El burro: Capítulo IV, poe Antonio García Hernández y Fátima Julia Doña Molinero



 Mi salud oscila durante los días que pasan como una ola que lame la orilla de la playa, yendo y viniendo con la fuerza que el viento le impulsa. Hay días en que me encuentro mejor y otros en los que pareciese que una tormenta me estuviese zarandeando, como a la mar. Sin embargo, tengo la sensación de que lo que agita mi ánimo es aquel burro.
Hoy hace una noche espléndida, fresca, en la que una gran luna vierte su luz plateada sobre los campos secos de esta región. Eso permite ver a larga distancia, aunque más allá del brillo amarillo de las farolas se perciban sólo siluetas recortadas en el horizonte.
Me encuentro un poco mejor, parece que el asno ha estado tranquilo todo el día y decido asomarme a la ventana y observar en lontananza, intentando evitar la visión de aquel ser. Al mirar hacia fuera, me siento un poco menos encerrado en estas cuatro paredes y puedo respirar el aire fresco.
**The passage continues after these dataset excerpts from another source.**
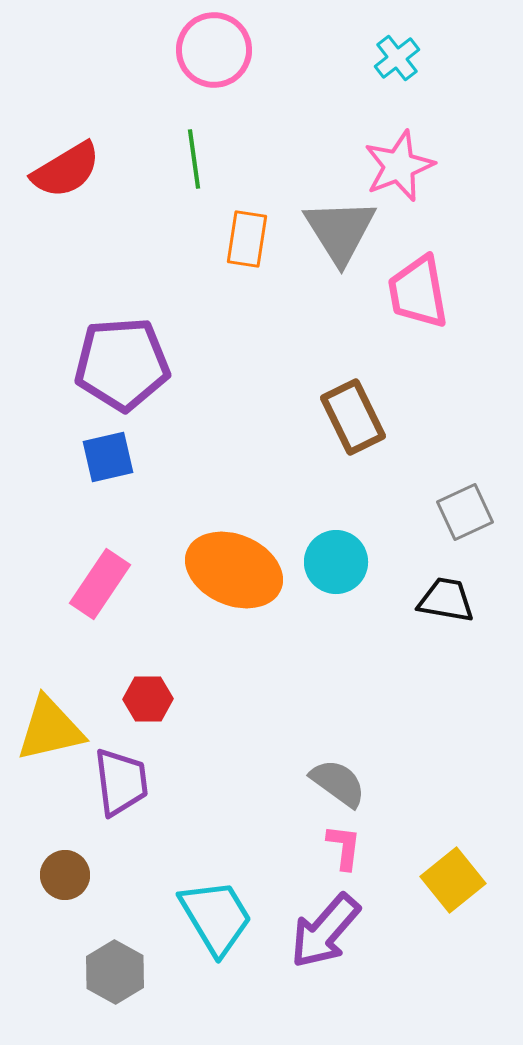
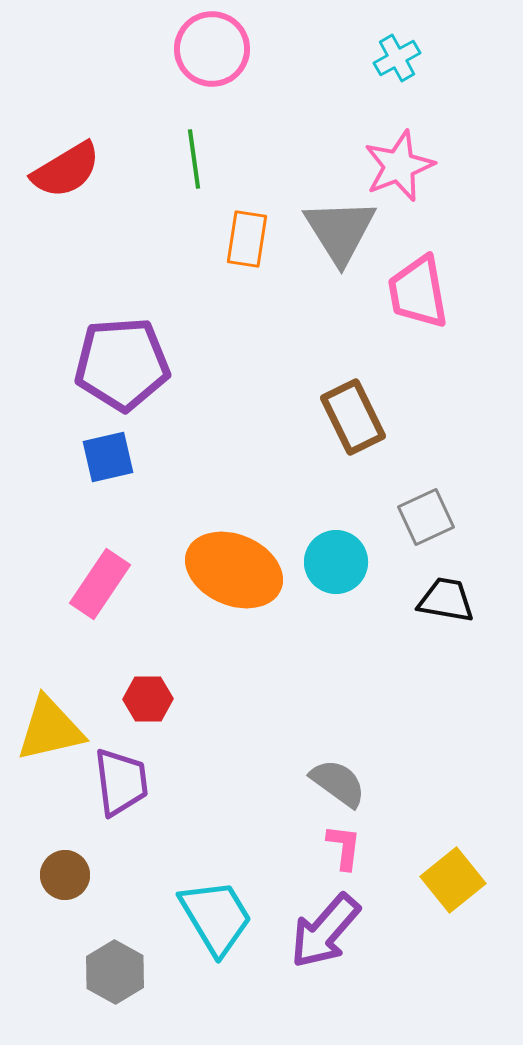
pink circle: moved 2 px left, 1 px up
cyan cross: rotated 9 degrees clockwise
gray square: moved 39 px left, 5 px down
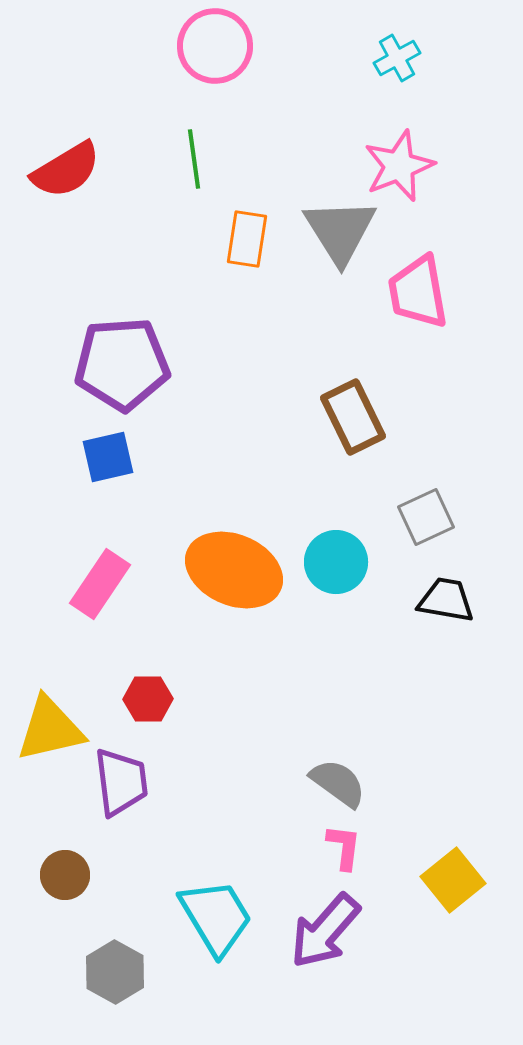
pink circle: moved 3 px right, 3 px up
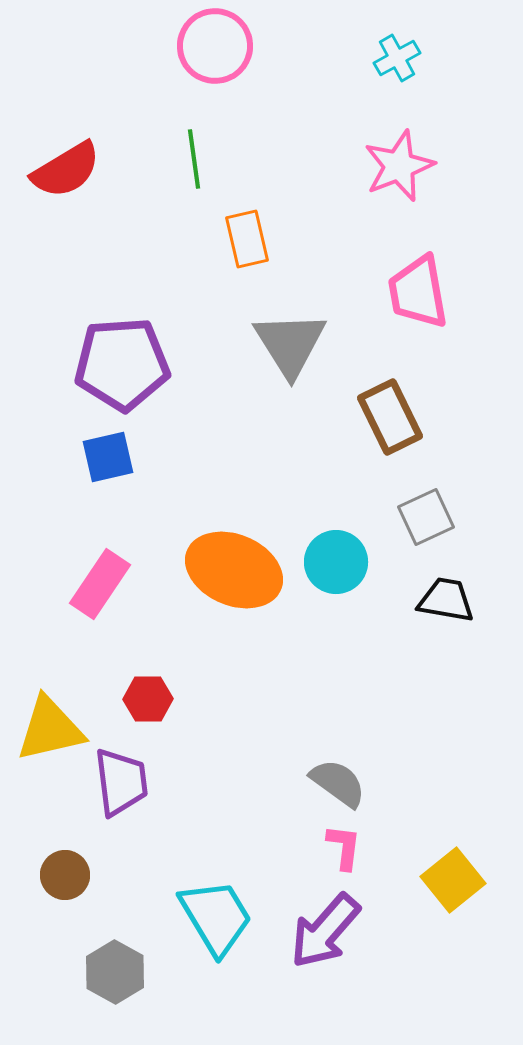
gray triangle: moved 50 px left, 113 px down
orange rectangle: rotated 22 degrees counterclockwise
brown rectangle: moved 37 px right
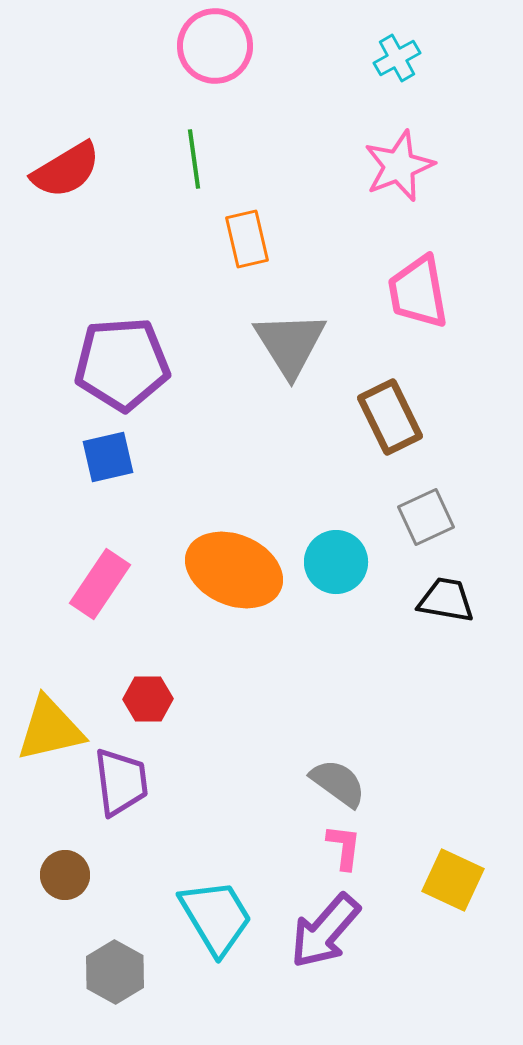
yellow square: rotated 26 degrees counterclockwise
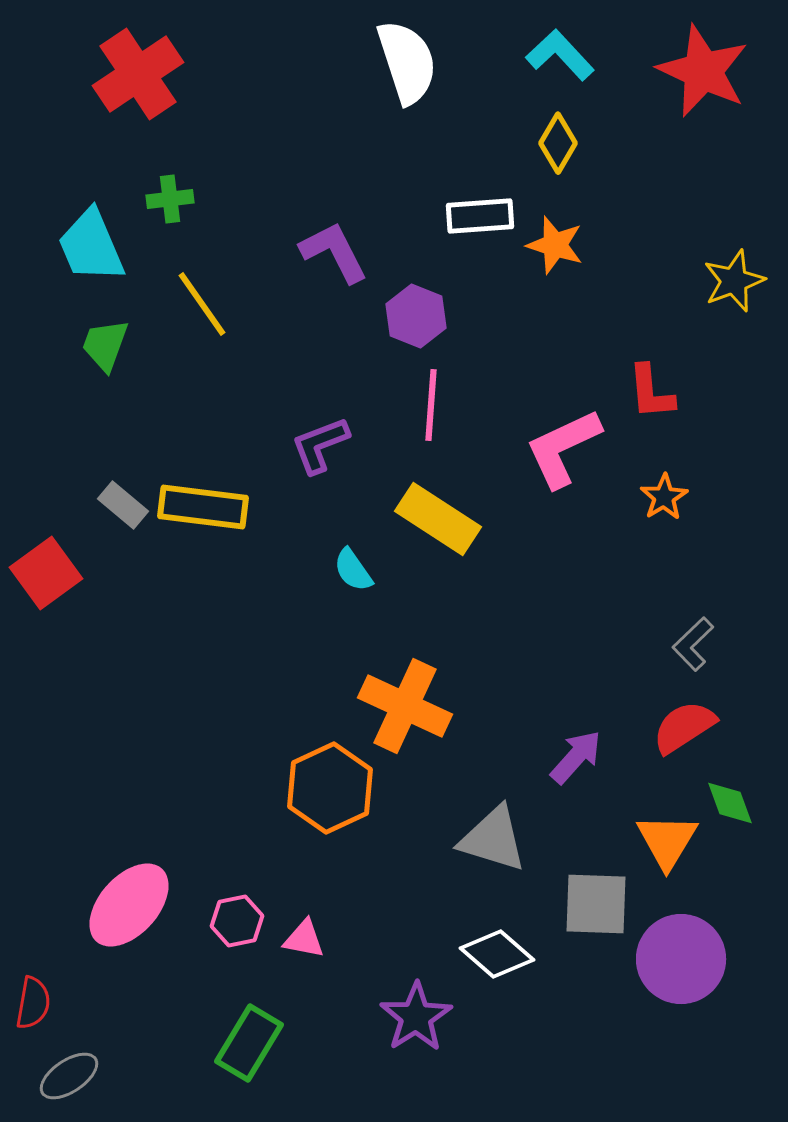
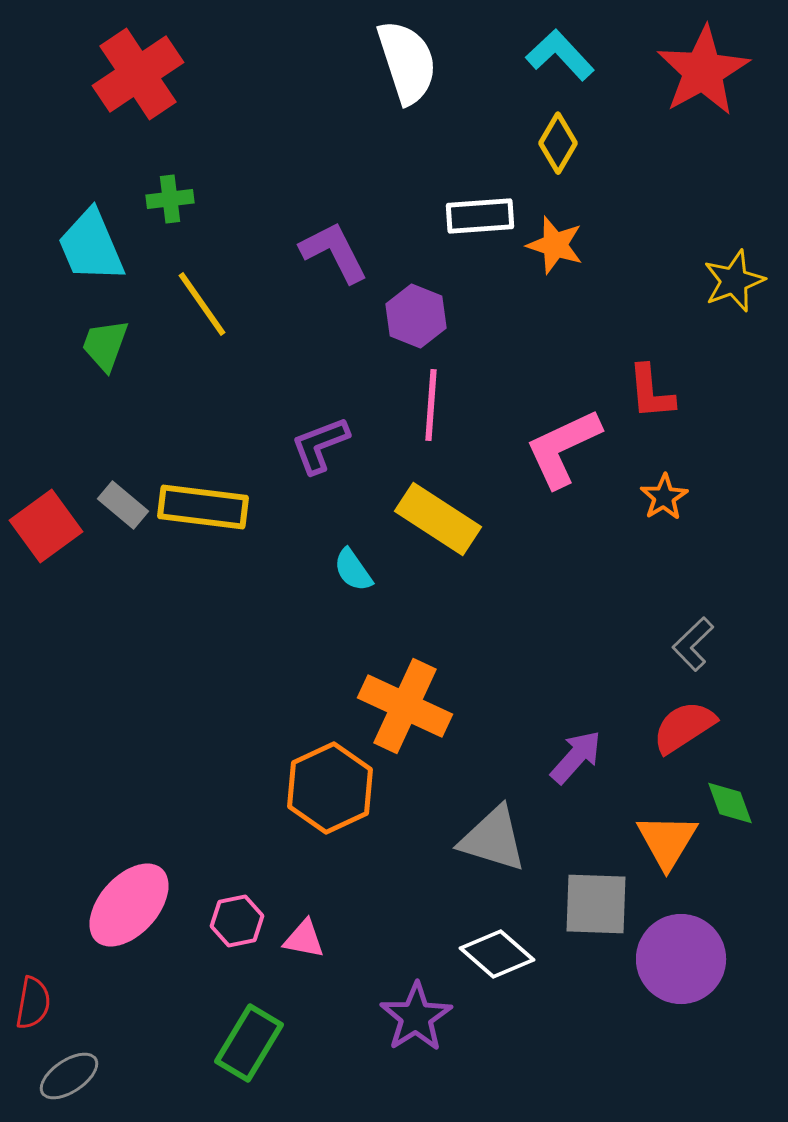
red star at (703, 71): rotated 18 degrees clockwise
red square at (46, 573): moved 47 px up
Nada se mueve alrededor: las calles vacías, los campos sin vida apreciable y el cielo cubierto por las alegres y sempiternas estrellas. Tan sólo llego a ver lo que me parece una lechuza posada en un rincón oscuro de una casa contigua. Pero, aparte del ave, nada. Sólo ese cuadrúpedo que me atormenta y que se ha convertido ya en parte de un paisaje inanimado.
De la calma surge un chaval joven bajando por el camino que va desde la urbanización hasta la ciudad. Luce una sonrisa pícara en su rostro. Probablemente venga de pasar un rato junto a su novia y ahora retorna a casa. Bajo esta romántica estampa de la noche veraniega, él es el único elemento que faltaba para completarla. Se respira el verano.
Pero cuando el chaval lleva la mitad del camino recorrido, pasada ya mi ventana y llegado al linde con los terrenos donde habita el burro, éste rompe el silencio y quiebra el hermoso cuadro que estaba contemplando.
Empieza a rebuznar. El chaval se asusta por un momento, se para y mira hacia el lugar de donde provienen los gritos. Cuando comprueba que el voceador es sólo un burro y que está lejos de él, continúa de nuevo, ensimismado en sus pensamientos. Y la sonrisa vuelve a sus labios.
Pero algo ocurre que no había visto nunca. De la casa de los gitanos un hombre sale en silencio. Sigilosamente se acerca al muchacho que, para cuando repara en la presencia del gitano, ya se ve abordado por éste.
Quisiera gritar, advertirle, dar el aviso de que algo ocurre, pero siento que, de hacerlo, consumiría las únicas fuerzas de vida que me quedan. Y no hago nada.
El hombre le propina en la cabeza un golpe con un objeto que no llego a distinguir  y el chico cae al suelo. Enseguida más gitanos aparecen y se llevan entre todos al muchacho. Uno de ellos, en vez de dirigirse con los demás a por el muchacho, va a recoger al burro y lo introduce en el recinto de la casa.
Nadie queda fuera ahora. Ni un sonido, ni un movimiento enturbian la solitaria escena. Únicamente la lechuza parece haber reaccionado al ajetreo que se ha producido y levanta el vuelo. Tan sólo oigo el sonido de sus alas.